Work to complete:
State only the number of lines below that contain the string "КЛИНИКА".

Extracted records:
++++++++++

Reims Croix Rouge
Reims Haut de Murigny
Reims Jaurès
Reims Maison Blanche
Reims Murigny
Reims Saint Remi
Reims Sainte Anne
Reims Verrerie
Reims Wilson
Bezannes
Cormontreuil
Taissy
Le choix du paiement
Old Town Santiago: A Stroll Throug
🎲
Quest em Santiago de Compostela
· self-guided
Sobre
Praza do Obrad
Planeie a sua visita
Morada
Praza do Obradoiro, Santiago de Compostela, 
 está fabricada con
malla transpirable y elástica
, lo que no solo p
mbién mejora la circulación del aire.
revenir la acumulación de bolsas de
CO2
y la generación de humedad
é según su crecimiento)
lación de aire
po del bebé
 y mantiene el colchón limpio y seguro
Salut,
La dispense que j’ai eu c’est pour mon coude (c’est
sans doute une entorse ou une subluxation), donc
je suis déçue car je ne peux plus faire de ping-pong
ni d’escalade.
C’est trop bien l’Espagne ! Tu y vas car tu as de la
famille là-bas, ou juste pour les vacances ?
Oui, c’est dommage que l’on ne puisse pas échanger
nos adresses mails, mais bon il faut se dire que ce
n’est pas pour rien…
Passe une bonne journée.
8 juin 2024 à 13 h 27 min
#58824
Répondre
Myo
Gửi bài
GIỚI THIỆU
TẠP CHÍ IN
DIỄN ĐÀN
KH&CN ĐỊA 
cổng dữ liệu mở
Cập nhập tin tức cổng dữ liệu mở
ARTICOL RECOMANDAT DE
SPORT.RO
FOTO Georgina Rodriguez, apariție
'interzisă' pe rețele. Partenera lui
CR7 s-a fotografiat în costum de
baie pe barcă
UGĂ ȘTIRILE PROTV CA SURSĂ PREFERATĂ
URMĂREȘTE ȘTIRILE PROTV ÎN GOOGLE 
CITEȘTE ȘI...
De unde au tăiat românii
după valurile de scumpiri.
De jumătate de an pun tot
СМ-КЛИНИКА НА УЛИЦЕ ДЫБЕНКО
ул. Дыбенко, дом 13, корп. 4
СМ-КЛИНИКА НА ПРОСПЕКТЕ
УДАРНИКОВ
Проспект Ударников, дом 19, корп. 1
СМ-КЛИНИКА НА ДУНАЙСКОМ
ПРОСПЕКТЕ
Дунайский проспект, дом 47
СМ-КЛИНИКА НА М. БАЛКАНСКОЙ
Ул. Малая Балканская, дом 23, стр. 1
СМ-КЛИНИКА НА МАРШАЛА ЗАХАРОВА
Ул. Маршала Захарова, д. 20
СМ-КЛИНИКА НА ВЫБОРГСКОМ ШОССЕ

++++++++++

Result of this task:
6